→ **About this exercise**
Pull every line that includes the word "requests" out of the data below and copy it.

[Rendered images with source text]

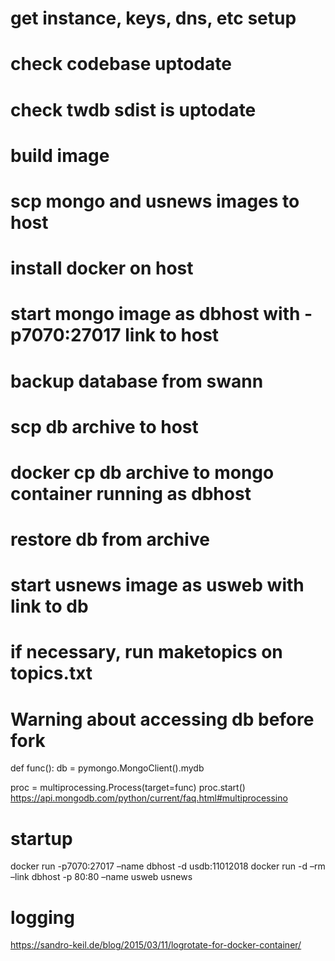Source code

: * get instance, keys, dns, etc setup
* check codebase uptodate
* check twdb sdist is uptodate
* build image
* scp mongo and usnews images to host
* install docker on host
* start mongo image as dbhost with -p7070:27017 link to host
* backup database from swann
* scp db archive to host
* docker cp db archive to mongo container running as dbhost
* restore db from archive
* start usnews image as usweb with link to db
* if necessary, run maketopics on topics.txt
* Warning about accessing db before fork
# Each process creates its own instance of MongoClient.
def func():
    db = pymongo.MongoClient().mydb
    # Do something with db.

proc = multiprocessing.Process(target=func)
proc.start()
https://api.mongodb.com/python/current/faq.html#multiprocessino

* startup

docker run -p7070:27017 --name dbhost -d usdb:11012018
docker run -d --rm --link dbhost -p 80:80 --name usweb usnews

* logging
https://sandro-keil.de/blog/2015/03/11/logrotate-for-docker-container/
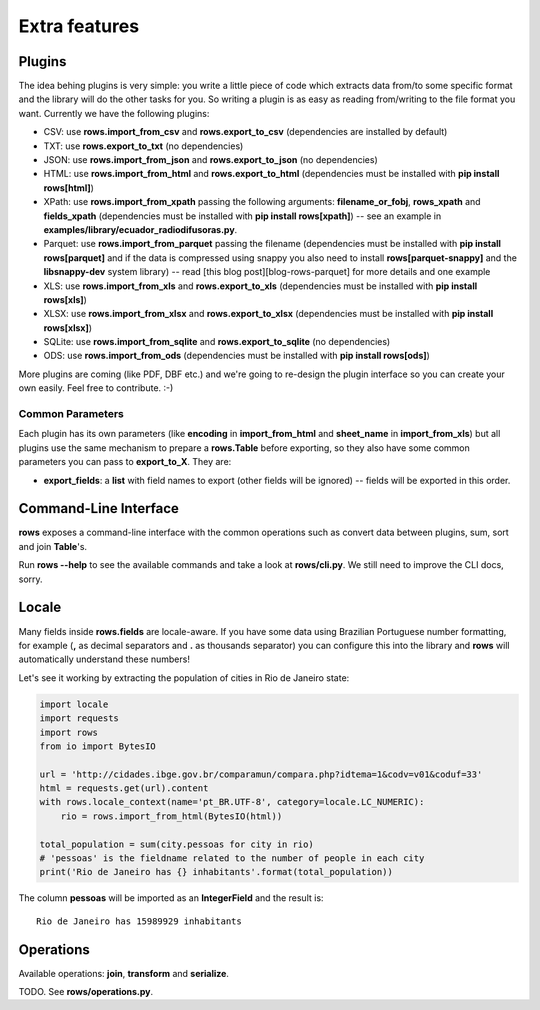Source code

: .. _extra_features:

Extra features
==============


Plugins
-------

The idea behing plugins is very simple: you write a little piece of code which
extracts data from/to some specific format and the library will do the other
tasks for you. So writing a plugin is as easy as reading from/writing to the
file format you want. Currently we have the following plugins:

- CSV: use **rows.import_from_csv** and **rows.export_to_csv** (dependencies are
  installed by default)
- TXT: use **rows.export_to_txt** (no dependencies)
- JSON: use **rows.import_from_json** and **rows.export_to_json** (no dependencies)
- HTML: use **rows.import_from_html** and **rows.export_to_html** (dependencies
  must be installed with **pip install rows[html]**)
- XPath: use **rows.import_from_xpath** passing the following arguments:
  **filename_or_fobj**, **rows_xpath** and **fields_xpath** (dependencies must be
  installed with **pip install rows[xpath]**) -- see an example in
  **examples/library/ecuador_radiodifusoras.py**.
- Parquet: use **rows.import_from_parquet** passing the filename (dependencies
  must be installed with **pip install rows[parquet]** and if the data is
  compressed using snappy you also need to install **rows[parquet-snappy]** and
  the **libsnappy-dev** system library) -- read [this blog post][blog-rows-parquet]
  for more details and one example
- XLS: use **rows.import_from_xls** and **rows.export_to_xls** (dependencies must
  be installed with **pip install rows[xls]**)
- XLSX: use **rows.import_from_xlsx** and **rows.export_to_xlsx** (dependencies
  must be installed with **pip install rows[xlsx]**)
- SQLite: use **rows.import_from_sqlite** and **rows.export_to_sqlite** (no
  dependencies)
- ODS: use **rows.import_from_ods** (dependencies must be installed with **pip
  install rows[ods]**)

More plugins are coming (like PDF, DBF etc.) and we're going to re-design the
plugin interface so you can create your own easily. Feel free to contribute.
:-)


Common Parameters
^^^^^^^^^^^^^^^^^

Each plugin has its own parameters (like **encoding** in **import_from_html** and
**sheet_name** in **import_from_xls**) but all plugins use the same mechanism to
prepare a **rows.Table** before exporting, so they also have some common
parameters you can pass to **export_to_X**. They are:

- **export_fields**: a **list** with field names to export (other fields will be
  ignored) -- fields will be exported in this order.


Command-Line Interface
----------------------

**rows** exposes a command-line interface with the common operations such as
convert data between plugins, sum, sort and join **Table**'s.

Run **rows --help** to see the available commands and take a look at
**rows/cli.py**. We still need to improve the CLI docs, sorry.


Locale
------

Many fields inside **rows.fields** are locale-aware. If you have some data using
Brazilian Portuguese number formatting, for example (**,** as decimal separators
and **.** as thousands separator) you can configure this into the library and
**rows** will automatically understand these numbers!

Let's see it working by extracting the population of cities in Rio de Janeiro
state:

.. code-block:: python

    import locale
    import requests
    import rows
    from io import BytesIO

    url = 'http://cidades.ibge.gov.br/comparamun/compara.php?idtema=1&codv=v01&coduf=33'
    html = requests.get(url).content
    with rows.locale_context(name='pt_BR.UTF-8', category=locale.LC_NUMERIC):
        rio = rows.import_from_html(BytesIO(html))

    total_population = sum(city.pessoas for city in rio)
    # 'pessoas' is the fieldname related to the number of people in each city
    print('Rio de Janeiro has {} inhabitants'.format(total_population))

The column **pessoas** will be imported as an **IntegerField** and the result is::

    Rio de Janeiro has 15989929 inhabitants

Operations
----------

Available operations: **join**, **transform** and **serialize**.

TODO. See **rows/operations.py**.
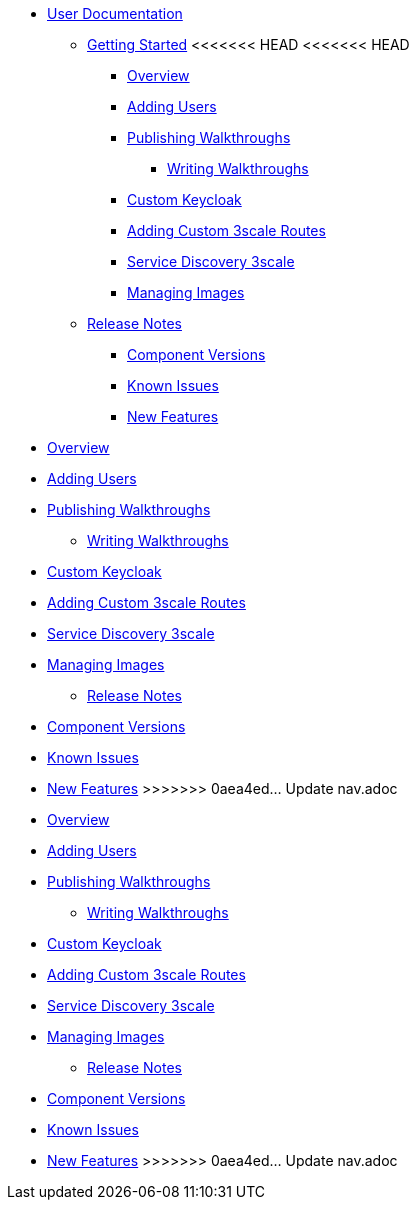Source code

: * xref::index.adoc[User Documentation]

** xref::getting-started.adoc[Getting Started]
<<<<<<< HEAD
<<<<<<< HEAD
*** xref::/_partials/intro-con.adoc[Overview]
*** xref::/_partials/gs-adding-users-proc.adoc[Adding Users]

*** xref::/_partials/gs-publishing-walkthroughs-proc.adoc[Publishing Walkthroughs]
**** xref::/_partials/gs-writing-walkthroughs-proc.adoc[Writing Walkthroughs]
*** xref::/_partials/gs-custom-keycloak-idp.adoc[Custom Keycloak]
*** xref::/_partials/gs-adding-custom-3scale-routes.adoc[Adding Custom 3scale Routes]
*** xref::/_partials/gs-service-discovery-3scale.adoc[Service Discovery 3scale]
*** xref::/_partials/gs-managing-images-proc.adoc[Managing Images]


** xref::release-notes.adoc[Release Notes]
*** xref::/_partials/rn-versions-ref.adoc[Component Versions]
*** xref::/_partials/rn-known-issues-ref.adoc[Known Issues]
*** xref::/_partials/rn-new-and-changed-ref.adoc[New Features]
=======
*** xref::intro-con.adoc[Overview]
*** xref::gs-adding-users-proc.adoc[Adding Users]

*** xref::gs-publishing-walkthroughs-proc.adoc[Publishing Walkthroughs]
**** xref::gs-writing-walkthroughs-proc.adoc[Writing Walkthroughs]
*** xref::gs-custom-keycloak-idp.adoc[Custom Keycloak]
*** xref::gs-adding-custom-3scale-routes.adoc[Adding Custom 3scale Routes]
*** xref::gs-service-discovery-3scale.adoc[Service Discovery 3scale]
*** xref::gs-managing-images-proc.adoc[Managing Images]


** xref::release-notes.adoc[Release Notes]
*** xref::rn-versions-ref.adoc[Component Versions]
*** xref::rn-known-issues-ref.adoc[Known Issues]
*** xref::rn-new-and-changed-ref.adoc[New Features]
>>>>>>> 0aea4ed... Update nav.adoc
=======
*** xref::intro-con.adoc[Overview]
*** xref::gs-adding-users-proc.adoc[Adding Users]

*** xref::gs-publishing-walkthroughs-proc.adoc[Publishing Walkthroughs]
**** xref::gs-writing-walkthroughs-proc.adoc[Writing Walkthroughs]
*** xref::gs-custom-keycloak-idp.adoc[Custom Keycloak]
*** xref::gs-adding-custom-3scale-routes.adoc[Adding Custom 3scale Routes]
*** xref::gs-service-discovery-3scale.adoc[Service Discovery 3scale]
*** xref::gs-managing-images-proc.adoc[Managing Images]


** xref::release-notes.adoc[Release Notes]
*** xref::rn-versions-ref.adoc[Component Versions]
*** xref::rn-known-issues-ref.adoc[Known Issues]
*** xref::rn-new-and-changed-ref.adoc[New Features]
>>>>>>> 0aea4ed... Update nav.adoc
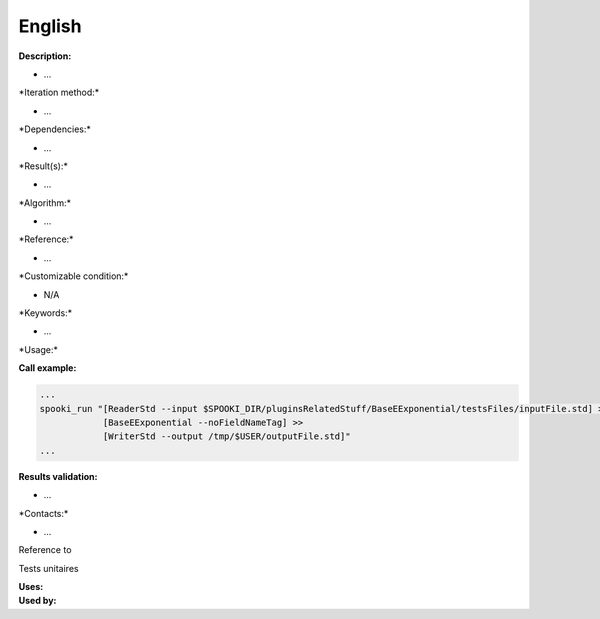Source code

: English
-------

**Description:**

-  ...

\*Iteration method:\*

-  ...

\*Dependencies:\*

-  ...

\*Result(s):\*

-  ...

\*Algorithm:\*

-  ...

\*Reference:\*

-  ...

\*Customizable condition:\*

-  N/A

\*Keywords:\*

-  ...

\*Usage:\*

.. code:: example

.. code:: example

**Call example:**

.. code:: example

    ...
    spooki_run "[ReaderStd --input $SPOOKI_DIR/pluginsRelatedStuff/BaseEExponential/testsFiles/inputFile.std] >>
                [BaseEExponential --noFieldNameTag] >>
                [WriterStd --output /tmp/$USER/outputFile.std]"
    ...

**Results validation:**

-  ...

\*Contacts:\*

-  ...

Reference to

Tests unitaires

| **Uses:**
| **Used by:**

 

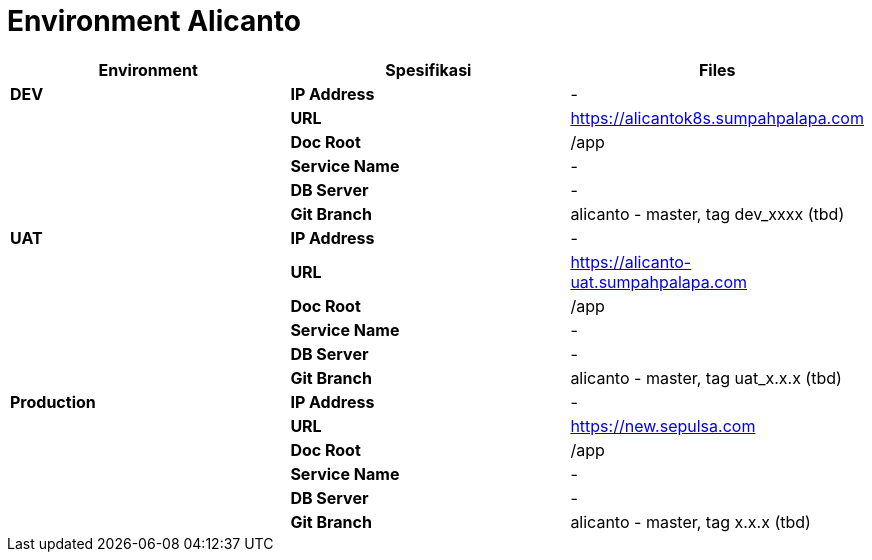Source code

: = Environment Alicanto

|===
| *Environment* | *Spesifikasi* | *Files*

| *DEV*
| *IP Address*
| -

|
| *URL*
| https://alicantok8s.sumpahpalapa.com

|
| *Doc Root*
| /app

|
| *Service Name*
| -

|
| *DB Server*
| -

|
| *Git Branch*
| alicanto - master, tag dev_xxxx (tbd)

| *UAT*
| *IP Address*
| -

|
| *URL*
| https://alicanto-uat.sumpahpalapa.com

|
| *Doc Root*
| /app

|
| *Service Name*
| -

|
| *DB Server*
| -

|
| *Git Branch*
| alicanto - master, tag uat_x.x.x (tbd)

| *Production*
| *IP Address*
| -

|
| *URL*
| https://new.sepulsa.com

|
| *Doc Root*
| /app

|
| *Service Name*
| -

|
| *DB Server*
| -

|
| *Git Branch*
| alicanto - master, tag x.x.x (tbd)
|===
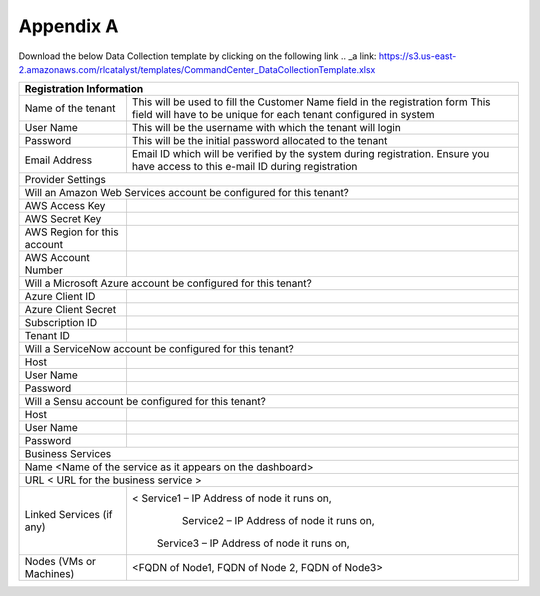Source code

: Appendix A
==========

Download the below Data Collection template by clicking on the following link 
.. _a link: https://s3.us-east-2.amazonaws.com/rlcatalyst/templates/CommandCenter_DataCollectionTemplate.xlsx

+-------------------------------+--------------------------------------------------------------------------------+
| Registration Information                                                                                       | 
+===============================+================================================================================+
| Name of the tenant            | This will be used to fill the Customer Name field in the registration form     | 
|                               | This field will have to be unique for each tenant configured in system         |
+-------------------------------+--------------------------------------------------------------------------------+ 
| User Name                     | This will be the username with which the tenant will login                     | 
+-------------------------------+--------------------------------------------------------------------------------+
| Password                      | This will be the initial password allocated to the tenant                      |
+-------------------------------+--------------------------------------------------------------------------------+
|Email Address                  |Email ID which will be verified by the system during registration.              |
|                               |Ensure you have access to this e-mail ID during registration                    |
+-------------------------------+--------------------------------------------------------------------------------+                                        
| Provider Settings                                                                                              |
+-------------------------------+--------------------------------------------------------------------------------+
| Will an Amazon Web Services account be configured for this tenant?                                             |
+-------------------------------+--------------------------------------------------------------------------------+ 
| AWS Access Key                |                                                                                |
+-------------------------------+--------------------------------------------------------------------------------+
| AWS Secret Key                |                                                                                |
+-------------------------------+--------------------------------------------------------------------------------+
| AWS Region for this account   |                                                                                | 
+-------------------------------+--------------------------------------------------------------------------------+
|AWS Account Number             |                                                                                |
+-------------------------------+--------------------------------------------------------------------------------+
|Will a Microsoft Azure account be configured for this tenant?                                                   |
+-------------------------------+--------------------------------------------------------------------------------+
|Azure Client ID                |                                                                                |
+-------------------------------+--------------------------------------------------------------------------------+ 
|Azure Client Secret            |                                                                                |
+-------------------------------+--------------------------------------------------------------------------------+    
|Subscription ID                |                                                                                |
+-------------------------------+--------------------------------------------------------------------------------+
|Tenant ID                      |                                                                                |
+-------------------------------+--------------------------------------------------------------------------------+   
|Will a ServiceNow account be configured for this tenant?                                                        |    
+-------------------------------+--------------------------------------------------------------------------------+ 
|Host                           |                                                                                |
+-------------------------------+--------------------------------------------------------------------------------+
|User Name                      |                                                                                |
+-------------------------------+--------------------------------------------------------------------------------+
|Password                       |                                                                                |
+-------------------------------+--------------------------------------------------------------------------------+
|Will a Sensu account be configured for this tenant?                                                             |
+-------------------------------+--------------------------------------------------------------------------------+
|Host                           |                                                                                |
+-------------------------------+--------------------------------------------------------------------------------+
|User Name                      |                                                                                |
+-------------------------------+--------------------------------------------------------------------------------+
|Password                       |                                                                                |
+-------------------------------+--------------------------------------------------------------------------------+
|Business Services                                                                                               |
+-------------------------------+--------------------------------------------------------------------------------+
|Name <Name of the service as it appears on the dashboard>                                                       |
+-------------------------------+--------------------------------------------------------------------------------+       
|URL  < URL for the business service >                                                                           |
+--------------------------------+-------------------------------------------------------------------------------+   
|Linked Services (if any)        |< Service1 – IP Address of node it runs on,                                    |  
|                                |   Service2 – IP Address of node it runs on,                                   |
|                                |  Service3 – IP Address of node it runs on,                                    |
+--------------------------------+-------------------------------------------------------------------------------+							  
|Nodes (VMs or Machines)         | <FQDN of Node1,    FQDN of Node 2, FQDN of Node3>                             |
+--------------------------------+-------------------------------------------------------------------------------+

→ **Answer to this task**
    import requests
    html = requests.get(url).content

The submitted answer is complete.